# version bump

## Xywa

Witam serdecznie,

Mam pytanie do znawców. Gdzieś słyszałem że jak nie ma jakiegoś programu w portage albo jak jest potrzeba na nową wersję, to można głosowąć gdzieś na bugliscie, żeby developerzy widzieli że jest większa grupa zainteresowana tematem. Jak to zrobić?

----------

## Pryka

Zakładasz zwykłego buga na bugzilli i opisujesz o co chodzi.

----------

## Xywa

 *Pryka wrote:*   

> Zakładasz zwykłego buga na bugzilli i opisujesz o co chodzi.

 

Chodzi mi to, że jeżeli taki bump request już istnieje, żeby pokazać że jest większa grupaz zainteresowana tematem a nie tylko osoba zkładająca post.
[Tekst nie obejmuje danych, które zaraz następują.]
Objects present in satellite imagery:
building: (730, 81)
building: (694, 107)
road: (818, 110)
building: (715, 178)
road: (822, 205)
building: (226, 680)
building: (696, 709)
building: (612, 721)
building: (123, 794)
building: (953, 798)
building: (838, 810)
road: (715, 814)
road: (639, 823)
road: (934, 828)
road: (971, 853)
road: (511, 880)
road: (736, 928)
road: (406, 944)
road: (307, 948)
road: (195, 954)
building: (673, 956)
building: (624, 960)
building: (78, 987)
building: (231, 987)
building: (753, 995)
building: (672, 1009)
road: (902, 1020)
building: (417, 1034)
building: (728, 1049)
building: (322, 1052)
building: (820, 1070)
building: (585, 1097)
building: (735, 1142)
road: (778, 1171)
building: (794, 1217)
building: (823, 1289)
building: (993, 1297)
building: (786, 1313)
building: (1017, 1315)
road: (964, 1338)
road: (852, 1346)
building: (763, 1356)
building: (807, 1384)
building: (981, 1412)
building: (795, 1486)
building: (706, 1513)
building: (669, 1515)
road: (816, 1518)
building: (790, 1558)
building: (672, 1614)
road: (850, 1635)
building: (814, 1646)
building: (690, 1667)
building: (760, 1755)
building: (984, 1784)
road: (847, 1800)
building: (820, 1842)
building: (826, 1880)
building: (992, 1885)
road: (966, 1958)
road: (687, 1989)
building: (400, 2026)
Wiem że kiedyś zachęcano do tego żeby głosować żeby handbrake było w głownej gałęzi portage.

Nie wem czy to chodzi o ten vote w Importance?	

https://bugs.gentoo.org/show_bug.cgi?id=454378

----------

## Pryka

Tak o to chodzi, ewentualnie możesz się dodać do listy CC po prawej stronie, to też mniej więcej pokazuje jakie jest zainteresowanie problemem.

----------